Dataset content section start

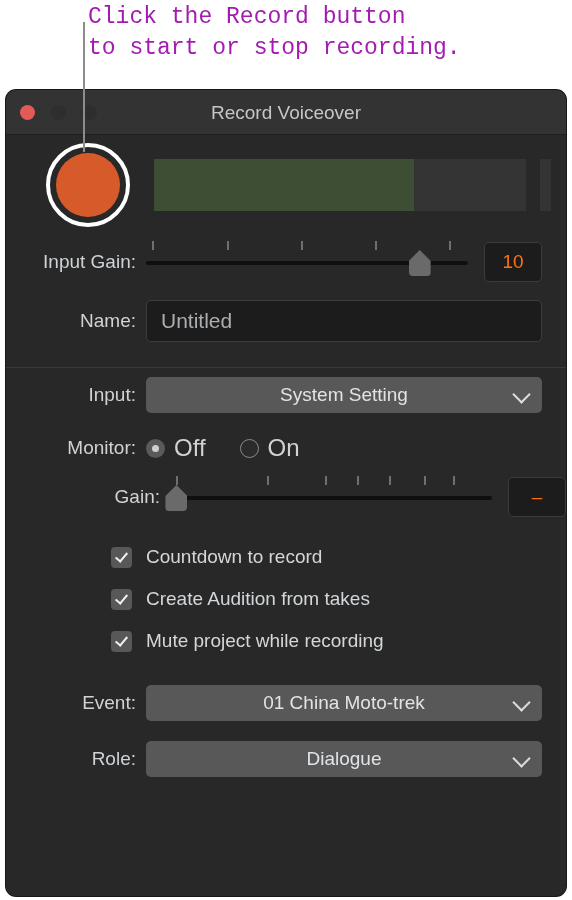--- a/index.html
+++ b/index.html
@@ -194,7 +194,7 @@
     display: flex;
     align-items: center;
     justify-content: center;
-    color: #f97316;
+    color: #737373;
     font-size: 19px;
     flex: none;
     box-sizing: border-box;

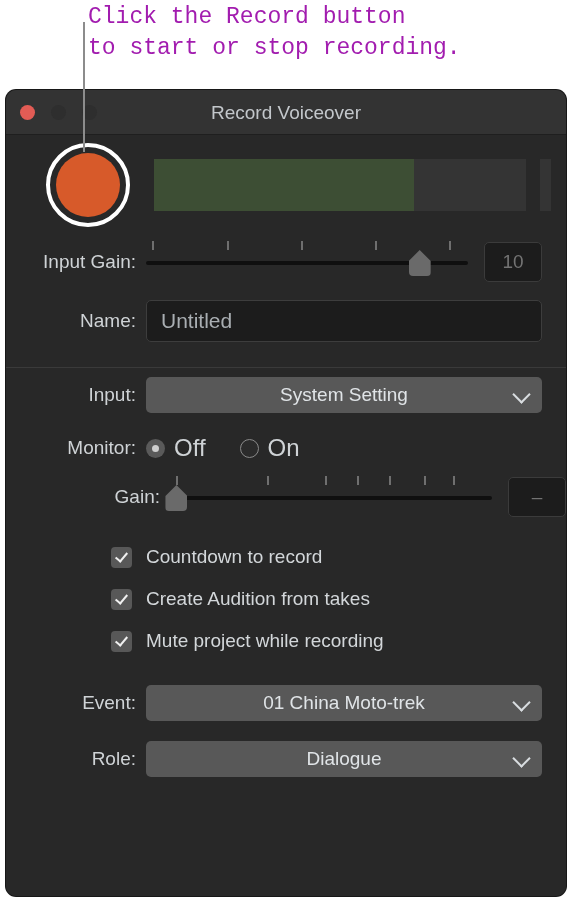--- a/index.html
+++ b/index.html
@@ -214,7 +214,7 @@
     border: 1px solid #3d3d3d;
     border-radius: 5px;
     color: #a9aeb2;
-    font-size: 21px;
+    font-size: 13px;
     font-family: "Liberation Sans", sans-serif;
     padding: 8px 14px;
     box-sizing: border-box;

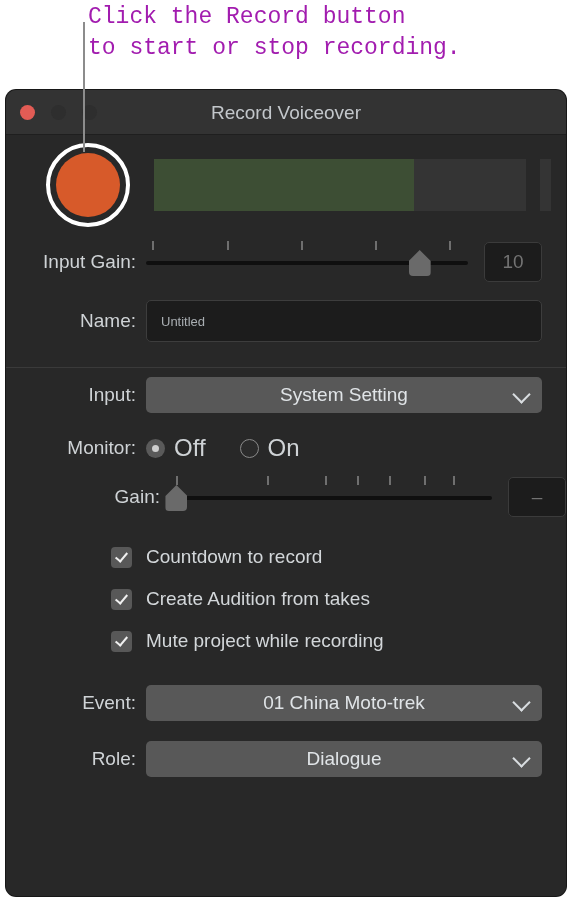--- a/index.html
+++ b/index.html
@@ -383,6 +383,10 @@
 
     <div id="separator"></div>
 
+    <div id="advanced-header">
+      <div id="disclosure-triangle"></div>
+      <div id="advanced-label">Advanced</div>
+    </div>
 
     <div class="row" id="input-row">
       <div class="label">Input:</div>

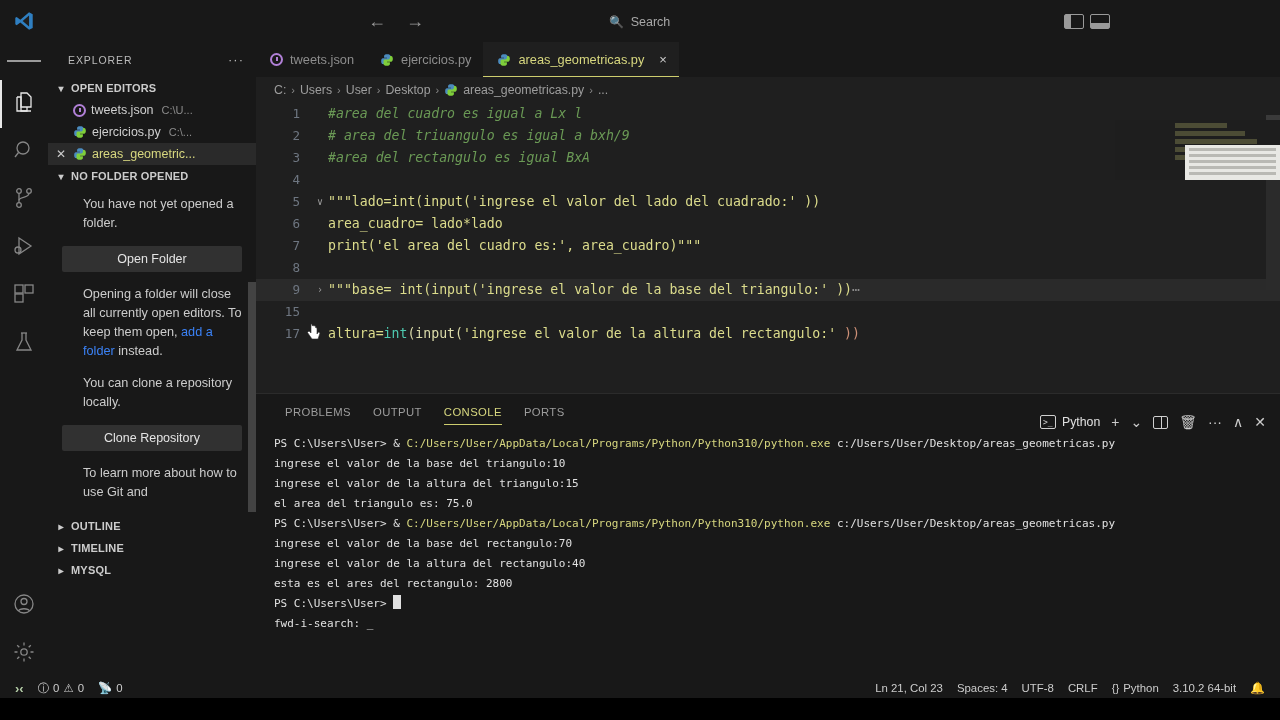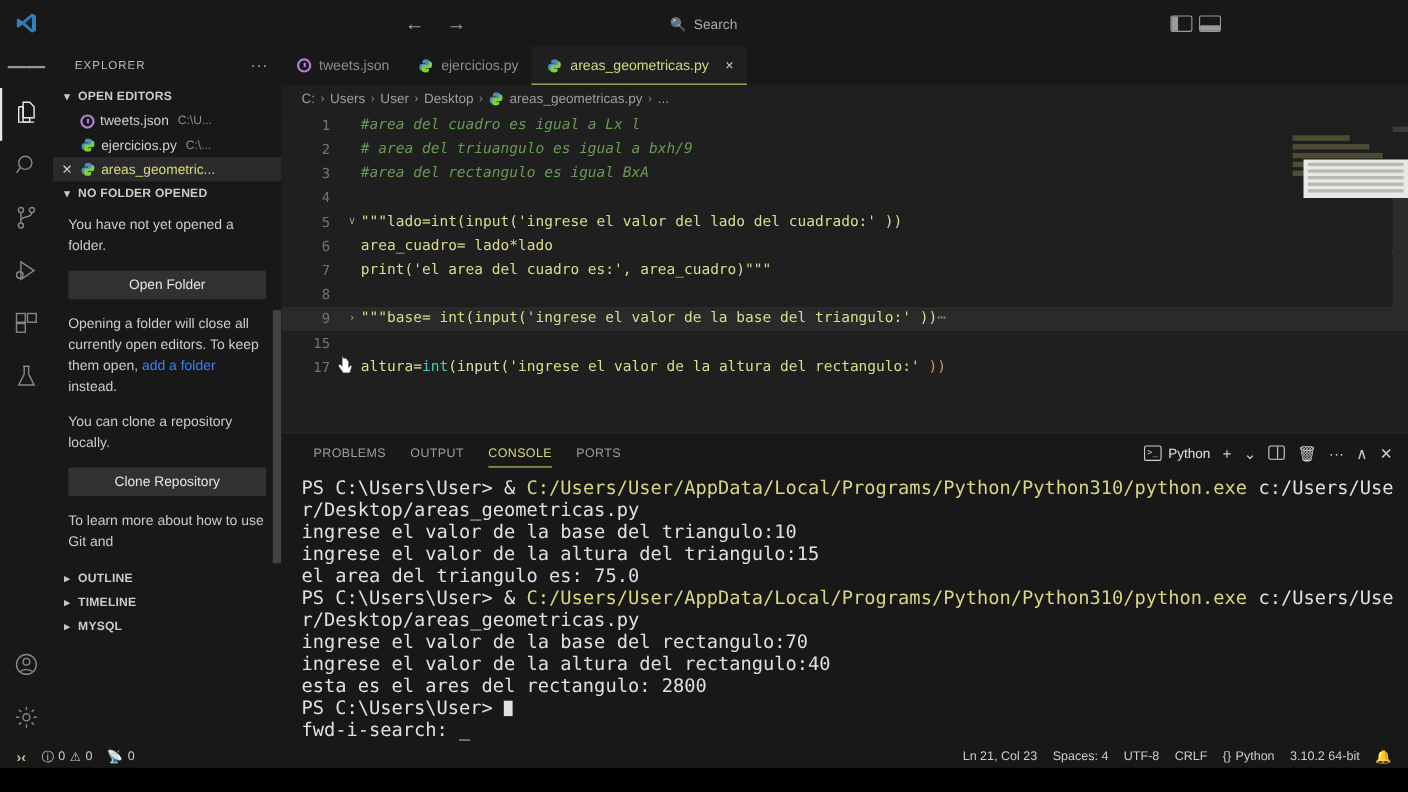--- a/index.html
+++ b/index.html
@@ -123,7 +123,7 @@
   .ico-py { width:14px;height:14px;flex:0 0 auto; }
 
   .sb-body { padding: 8px 14px 0 14px; color:#cccccc; font-size:12.7px; line-height:19px;}
-  .sb-body p { margin-bottom: 13px; }
+  .sb-body p { margin-bottom: 13px; margin-left: 21px; }
   .sb-btn {
     display:block; width:100%; height:26px; line-height:26px;
     background:#313131; color:#e4e4e4; text-align:center;

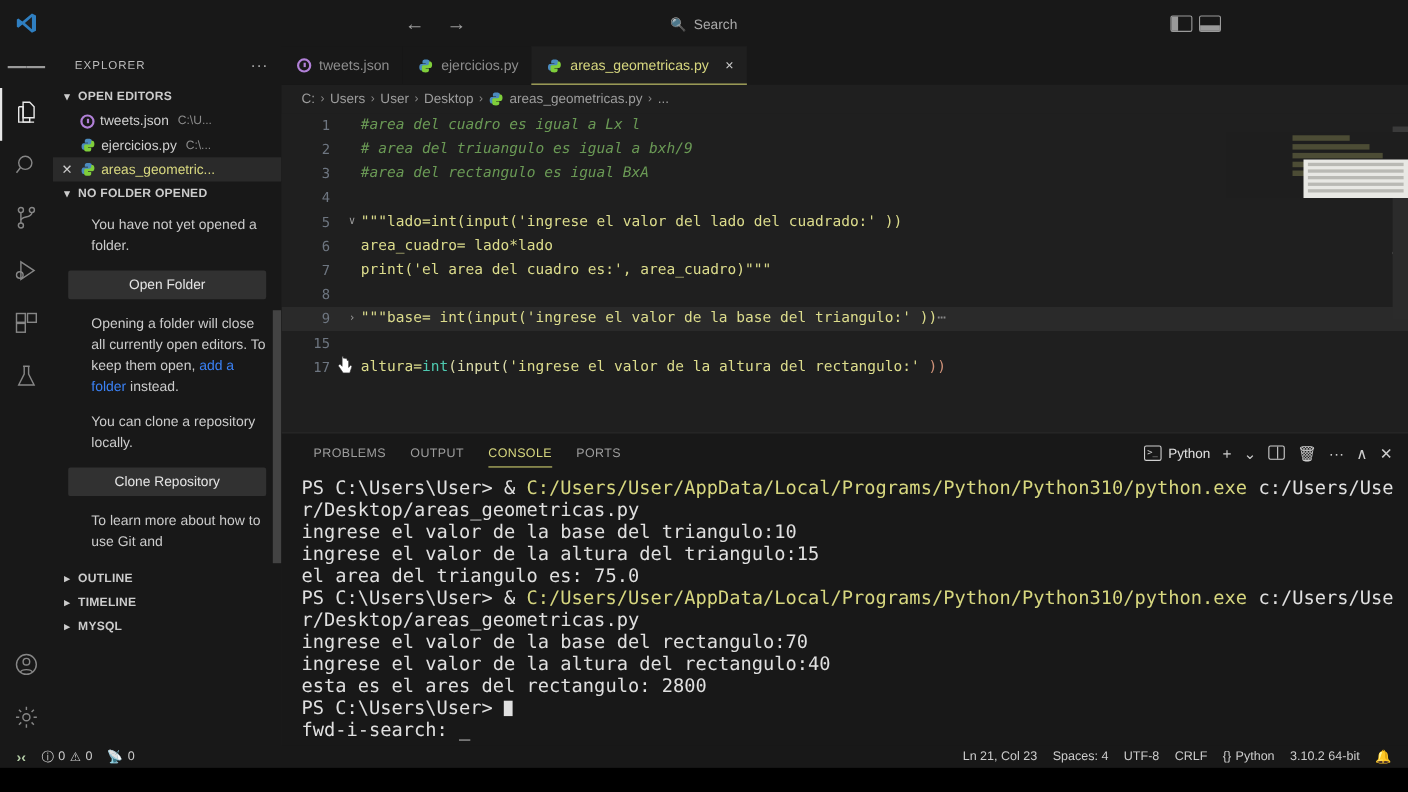--- a/index.html
+++ b/index.html
@@ -221,7 +221,7 @@
     border-top:1px solid #2b2b2b;
   }
   .panel-head {
-    height:35px; display:flex; align-items:center;
+    height:35px; display:flex; align-items:flex-end;
     padding-left:18px;
   }
   .ptab {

Dataset content section end

## Exercise goal:
Tally the lines in the records above that contain the word "size". Write the number and nothing else.

## Output for this exercise:
4